As regular readers will know, due to my multiple health issues, for the past four years I haven’t been able to work outside the home. Therefore, I’m in receipt of a small government benefit.
Despite the benefit I receive, claimants may do a small amount of work, providing they don’t go over so many hours per week or earn more than a set amount each week. I can’t bring in a lot of money, but for a family like us whose income is low, it helps.
Though I doubt my physical capabilities of being able to exceed the maximum hours I’m allowed to work, my dream is to no longer need any government support and support myself. We’ll see. Right now, I’m happy.
For now, though, the money I receive from any writing clients is being set aside and not spent. I don’t yet know how much self-employment tax I must pay and need to re-invest money into programmes and software that enable me to work from home. Due to this, my freelance writing pay isn’t included in my spending percentage calculations.
We got a boost to our income from finding three pounds in a piece of furniture we decluttered (I never thought I could mislay money!) and finding some ‘free’ coins in the arcade machine coin-slot trays whilst on holiday!
I also received an ‘extra’ government payment. May was one of the two months of the year when, due to receiving my payments every fortnight, I receive three instead of two payments per month.
(Shown in percentages of May’s total income, rounded up or down to keep things simple).

• [Excerpted records]:
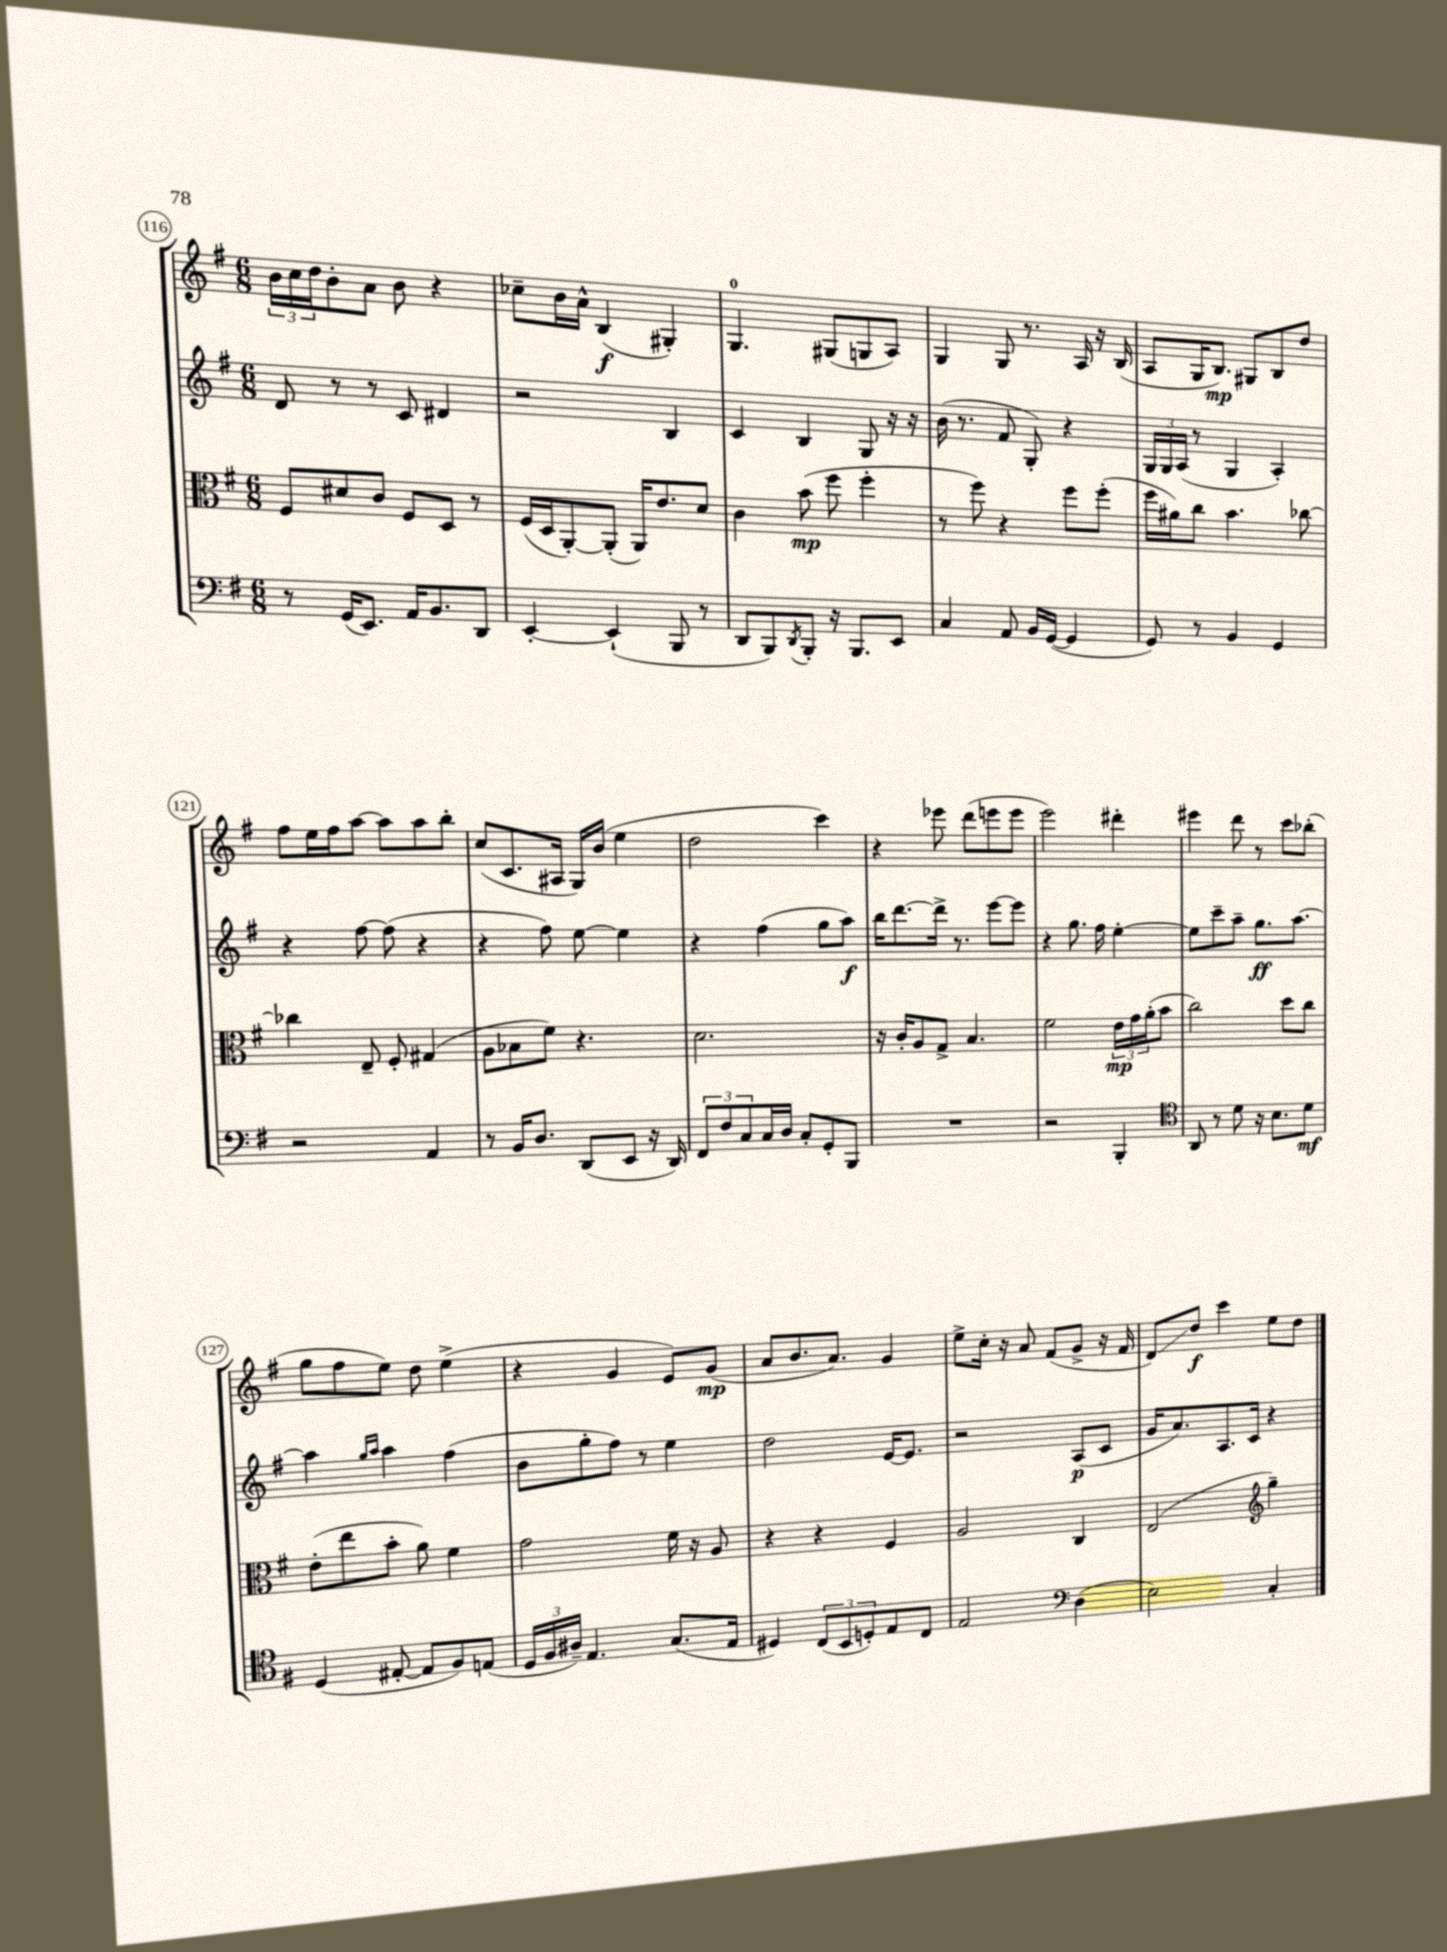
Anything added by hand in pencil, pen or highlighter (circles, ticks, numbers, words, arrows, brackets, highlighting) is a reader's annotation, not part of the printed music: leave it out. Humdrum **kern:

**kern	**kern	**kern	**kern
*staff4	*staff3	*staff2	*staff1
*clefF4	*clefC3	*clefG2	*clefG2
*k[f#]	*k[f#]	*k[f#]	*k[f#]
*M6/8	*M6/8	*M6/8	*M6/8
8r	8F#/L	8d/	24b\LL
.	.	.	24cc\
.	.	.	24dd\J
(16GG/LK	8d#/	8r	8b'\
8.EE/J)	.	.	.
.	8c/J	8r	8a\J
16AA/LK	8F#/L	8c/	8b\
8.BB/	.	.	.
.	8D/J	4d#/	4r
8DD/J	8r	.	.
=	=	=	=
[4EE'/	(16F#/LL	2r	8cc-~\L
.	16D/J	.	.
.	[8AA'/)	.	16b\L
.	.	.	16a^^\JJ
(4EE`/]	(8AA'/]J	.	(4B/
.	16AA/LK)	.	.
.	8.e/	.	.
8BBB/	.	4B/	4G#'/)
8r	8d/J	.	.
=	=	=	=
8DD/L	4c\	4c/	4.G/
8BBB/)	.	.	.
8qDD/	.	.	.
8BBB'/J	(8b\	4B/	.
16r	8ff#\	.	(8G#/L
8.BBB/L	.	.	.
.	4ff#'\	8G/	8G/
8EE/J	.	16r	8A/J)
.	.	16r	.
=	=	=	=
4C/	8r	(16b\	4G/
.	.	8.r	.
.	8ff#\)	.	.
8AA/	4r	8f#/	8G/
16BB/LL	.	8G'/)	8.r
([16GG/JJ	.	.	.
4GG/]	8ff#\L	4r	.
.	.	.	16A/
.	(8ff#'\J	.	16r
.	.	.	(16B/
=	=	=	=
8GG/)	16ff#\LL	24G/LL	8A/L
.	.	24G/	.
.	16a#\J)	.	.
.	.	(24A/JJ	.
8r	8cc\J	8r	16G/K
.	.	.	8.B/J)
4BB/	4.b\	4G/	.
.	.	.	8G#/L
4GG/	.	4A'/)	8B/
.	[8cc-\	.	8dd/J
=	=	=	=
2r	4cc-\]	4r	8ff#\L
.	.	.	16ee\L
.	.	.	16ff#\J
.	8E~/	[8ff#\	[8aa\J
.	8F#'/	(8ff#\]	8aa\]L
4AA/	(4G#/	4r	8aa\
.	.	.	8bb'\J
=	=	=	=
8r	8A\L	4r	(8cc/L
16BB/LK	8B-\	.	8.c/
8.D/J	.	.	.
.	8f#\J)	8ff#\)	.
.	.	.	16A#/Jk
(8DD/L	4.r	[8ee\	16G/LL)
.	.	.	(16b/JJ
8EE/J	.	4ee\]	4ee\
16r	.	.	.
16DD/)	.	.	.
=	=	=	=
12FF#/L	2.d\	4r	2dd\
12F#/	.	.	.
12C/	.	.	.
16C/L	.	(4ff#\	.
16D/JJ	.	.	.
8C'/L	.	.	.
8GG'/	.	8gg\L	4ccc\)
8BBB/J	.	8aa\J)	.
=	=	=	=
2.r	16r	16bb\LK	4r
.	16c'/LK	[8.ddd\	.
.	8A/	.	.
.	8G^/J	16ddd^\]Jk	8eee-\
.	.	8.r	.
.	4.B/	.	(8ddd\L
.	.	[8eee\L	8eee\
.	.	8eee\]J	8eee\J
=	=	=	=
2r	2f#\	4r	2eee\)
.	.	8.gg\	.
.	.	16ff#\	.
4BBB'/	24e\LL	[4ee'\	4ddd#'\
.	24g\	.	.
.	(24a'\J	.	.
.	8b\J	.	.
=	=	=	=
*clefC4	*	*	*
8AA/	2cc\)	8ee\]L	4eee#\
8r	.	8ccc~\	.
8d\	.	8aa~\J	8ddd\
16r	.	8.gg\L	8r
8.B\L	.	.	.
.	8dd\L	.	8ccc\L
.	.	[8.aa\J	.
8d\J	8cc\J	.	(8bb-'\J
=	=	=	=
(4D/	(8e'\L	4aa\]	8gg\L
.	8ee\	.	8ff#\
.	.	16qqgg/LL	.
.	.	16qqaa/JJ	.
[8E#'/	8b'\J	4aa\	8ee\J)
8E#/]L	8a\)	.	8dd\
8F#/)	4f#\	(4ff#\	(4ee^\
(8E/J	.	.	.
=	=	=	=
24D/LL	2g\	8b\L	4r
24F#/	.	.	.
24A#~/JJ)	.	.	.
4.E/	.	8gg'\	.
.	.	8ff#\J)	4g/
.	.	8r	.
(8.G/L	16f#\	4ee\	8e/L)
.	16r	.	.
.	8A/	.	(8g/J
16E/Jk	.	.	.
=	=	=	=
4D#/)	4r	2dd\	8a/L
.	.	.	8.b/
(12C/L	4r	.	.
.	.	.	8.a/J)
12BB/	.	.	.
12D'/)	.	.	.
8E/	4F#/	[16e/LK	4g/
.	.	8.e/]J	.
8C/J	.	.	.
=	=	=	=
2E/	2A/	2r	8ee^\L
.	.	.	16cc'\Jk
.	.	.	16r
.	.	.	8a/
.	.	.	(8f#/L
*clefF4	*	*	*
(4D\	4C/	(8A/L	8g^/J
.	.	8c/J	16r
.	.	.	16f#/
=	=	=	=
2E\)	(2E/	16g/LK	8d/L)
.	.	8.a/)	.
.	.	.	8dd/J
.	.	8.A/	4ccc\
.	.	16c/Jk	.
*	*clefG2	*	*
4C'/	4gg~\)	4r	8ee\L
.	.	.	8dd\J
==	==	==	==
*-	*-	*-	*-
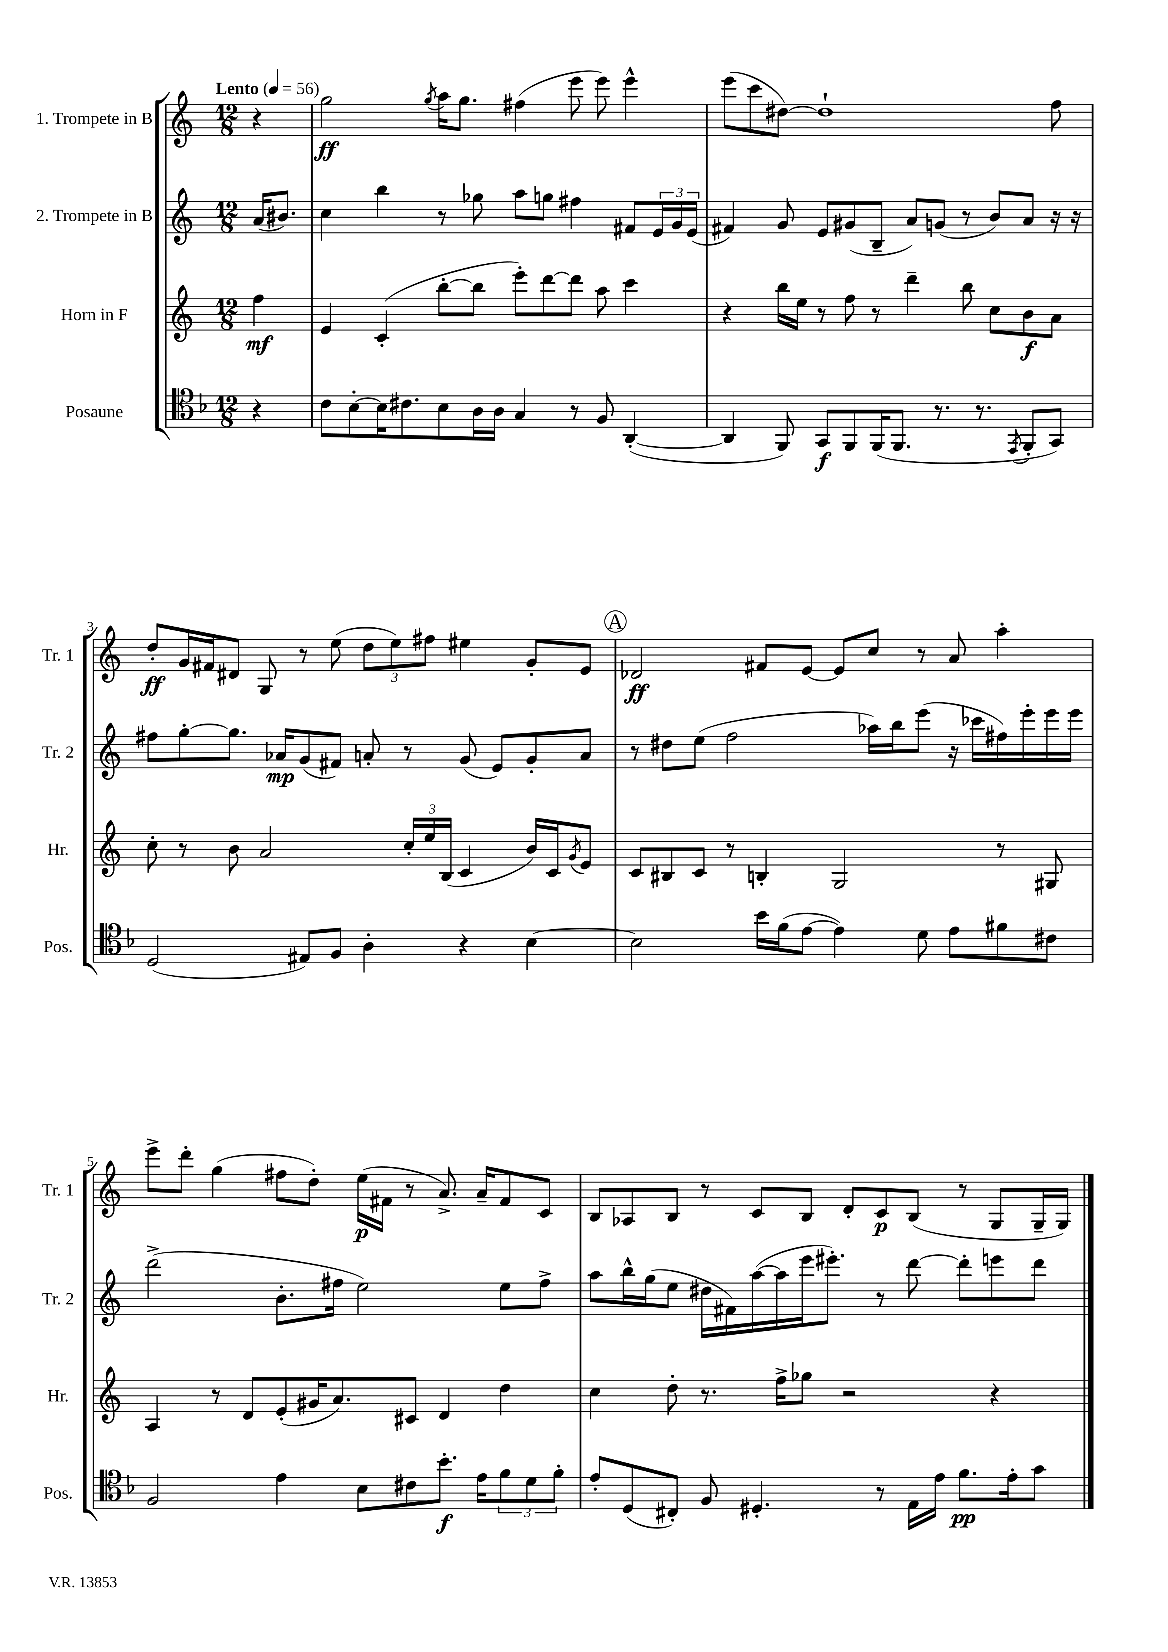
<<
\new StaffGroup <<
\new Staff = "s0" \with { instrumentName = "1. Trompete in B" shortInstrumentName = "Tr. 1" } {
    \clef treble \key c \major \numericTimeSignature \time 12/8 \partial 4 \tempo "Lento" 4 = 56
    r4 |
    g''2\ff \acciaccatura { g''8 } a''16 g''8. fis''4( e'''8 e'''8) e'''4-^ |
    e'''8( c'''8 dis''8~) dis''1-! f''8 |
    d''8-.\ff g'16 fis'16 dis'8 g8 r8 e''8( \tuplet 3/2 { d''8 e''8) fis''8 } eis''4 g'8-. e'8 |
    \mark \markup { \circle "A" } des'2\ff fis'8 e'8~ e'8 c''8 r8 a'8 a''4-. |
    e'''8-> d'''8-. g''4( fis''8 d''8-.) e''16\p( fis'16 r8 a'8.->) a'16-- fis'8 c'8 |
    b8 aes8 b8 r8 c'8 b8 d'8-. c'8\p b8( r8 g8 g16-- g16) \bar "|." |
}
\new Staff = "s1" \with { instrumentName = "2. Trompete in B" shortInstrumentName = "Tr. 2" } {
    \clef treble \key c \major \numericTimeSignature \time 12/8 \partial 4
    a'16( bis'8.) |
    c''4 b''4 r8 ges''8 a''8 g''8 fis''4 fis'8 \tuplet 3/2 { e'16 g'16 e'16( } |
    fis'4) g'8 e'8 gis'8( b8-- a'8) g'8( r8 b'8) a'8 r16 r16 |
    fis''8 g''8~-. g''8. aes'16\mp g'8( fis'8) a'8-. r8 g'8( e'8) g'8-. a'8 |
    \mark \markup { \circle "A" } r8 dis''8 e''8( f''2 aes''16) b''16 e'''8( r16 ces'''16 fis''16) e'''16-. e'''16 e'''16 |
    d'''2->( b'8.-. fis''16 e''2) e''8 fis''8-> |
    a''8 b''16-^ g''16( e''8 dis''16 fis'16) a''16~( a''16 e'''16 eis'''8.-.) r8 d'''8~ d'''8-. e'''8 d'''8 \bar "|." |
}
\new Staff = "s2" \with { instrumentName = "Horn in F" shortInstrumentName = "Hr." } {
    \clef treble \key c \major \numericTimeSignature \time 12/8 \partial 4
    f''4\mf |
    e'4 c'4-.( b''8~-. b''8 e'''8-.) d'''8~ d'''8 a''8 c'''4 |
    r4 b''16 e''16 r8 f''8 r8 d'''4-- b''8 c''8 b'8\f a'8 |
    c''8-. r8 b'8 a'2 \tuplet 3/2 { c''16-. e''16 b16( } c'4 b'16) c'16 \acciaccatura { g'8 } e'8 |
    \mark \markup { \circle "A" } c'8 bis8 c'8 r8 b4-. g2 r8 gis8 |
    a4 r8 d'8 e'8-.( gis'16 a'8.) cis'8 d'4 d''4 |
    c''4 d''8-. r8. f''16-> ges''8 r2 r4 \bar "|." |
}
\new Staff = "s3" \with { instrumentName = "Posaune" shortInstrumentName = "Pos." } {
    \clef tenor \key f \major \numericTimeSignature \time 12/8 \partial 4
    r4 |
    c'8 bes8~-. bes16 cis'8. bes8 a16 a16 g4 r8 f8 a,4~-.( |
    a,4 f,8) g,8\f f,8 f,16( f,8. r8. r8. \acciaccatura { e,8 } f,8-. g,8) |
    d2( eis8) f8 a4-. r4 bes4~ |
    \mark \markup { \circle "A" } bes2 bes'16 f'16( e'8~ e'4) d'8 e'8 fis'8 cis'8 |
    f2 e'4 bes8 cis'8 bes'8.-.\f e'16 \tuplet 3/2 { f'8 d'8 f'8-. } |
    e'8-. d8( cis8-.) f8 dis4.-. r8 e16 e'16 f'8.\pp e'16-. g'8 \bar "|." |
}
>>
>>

• [Requests]:
**A)** Extract the portion of the income passage starting with "For now, though, the" and going on through "payments per month.".
**B)** Pick out every line in the entries that contains the string "Trompete", treating uppercase and lowercase letters as distinct.

• [Solutions per task]:
**A)**
For now, though, the money I receive from any writing clients is being set aside and not spent. I don’t yet know how much self-employment tax I must pay and need to re-invest money into programmes and software that enable me to work from home. Due to this, my freelance writing pay isn’t included in my spending percentage calculations.
We got a boost to our income from finding three pounds in a piece of furniture we decluttered (I never thought I could mislay money!) and finding some ‘free’ coins in the arcade machine coin-slot trays whilst on holiday!
I also received an ‘extra’ government payment. May was one of the two months of the year when, due to receiving my payments every fortnight, I receive three instead of two payments per month.

**B)**
\new Staff = "s0" \with { instrumentName = "1. Trompete in B" shortInstrumentName = "Tr. 1" } {
\new Staff = "s1" \with { instrumentName = "2. Trompete in B" shortInstrumentName = "Tr. 2" } {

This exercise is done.